Diane Lovell, Translation Consultant-in-Training, SIL Southern Africa
I serve in Bible translation with SIL SOA and also work as Dean of Students at George Whitefield College in Cape Town, South Africa. I live and work in a multicultural family of Christian believers who all have ample opportunity to intentionally or unintentionally hurt each other. I’m convinced that if we see each other as genuine brothers and sisters in Christ, then we will make an effort to understand each other even when we are confused by someone’s actions and even when we are deeply hurt.

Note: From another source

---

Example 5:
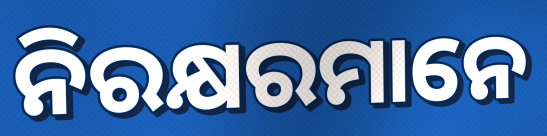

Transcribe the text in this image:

ନିରକ୍ଷରମାନେ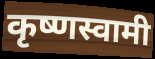
कृष्णस्वामी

South Africans know that cross-cultural relationships come with opportunities to hurt or help each other. It can be easy to assume the worst about the intentions of another’s actions. Two observations have helped me navigate cross-cultural relationships, particularly those with a mentor-mentee shape.

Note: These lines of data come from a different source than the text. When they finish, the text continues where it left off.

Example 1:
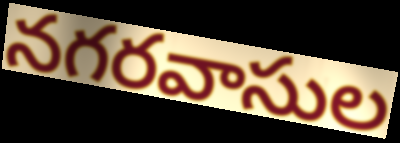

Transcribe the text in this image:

నగరవాసుల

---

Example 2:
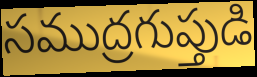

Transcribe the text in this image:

సముద్రగుప్తుడి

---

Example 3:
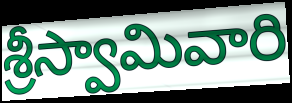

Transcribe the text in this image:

శ్రీస్వామివారి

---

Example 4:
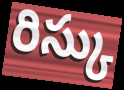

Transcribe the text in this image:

రిస్కు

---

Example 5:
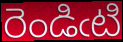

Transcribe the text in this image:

రెండిఁటి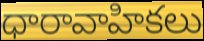
ధారావాహికలుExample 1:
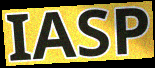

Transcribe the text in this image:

IASP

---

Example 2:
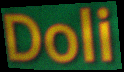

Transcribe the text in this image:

Doli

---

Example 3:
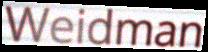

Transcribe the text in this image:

Weidman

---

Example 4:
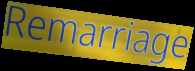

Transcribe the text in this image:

Remarriage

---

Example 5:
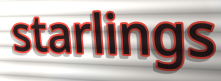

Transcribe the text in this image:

starlings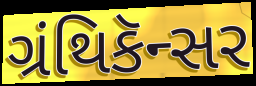
ગ્રંથિકૅન્સર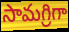
సామగ్రిగాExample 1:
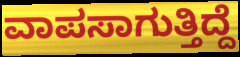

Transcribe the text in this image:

ವಾಪಸಾಗುತ್ತಿದ್ದೆ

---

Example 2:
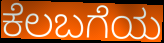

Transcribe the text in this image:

ಕೆಲಬಗೆಯ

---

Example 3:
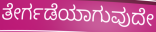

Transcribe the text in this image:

ತೇರ್ಗಡೆಯಾಗುವುದೇ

First, cross-cultural sensitivity does not mean harmony at all costs. It’s not about erasing my cultural identity and assimilating wholesale to the other. We all know that we should be intentionally aware of our cultural worldviews and notice the differences. Yet, we might think harmony is achieved if we shrug off what makes us different and take on a new way of thinking out of courtesy to the other person. Alternatively, we might think respectful distance between cultures will avoid conflict and sharp division. South Africans are unfortunately all too familiar with enforced social walls between different ethnicities, even in our churches.
Neither path works. Instead, both parties must work towards Christian sanctification, the redemption of their different cultures, and being open to being shaped to be more like Jesus through their encounters with colleagues (2 Cor 3:18; Rom 12:1-2). The different cultures within the church need each other (1 Cor 12:12-31). Practically, this is much more than just cultural intelligence or intercultural competence. Healthy cross-cultural relationships require that both mentor and mentee are willing to learn from each other and are willing to change.

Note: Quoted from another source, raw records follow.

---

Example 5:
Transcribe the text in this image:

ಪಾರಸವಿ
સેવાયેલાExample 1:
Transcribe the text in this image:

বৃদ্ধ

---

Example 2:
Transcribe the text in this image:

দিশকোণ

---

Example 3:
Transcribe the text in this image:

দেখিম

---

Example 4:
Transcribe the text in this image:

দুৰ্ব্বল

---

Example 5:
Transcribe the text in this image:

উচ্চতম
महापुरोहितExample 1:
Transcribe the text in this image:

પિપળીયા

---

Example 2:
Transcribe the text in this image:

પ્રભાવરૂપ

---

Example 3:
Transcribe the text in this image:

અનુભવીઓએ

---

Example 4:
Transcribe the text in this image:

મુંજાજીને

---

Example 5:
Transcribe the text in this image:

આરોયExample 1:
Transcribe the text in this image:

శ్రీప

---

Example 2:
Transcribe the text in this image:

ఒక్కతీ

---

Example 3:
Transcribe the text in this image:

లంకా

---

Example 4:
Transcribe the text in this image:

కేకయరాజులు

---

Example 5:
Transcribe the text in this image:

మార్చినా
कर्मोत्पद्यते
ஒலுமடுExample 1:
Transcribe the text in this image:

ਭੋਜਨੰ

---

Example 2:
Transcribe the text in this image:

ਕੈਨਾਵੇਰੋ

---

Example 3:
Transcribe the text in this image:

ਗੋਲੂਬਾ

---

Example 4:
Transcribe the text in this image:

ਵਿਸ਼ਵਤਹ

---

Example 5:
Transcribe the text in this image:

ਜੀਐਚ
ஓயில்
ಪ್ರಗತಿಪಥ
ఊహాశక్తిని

Secondly, we must take the time to understand the other person and what is happening verbally and nonverbally. I like the cultural iceberg metaphor: above the water are the readily identifiable cultural differences like food, dress, mannerisms, and language, but like an iceberg, there’s far more under the water. We have complex value systems, deeply rooted attitudes, and values for things like work, time, relationships, justice, communication styles and unsaid but assumed rules and taboos. It’s easy to make wrong assumptions about why someone shows something different above the water if we assume they are the same as us below the water. I think the answer is time; time spent suspending judgment long enough, but not forever, time that is long enough to understand the iceberg. This can be very hard when we feel hurt, but it’s one of the ways God uses to shape our own iceberg.
Even though these cross-cultural relationships can be difficult sometimes, God challenges us to love those who are different from us. He honours the work we put into those relationships by changing us too, but not so we will all end up the same. Mentoring is not a carbon-copy process. We’re not replicating. We’re growing. He does it so that we can all take our unique place in the body of Christ.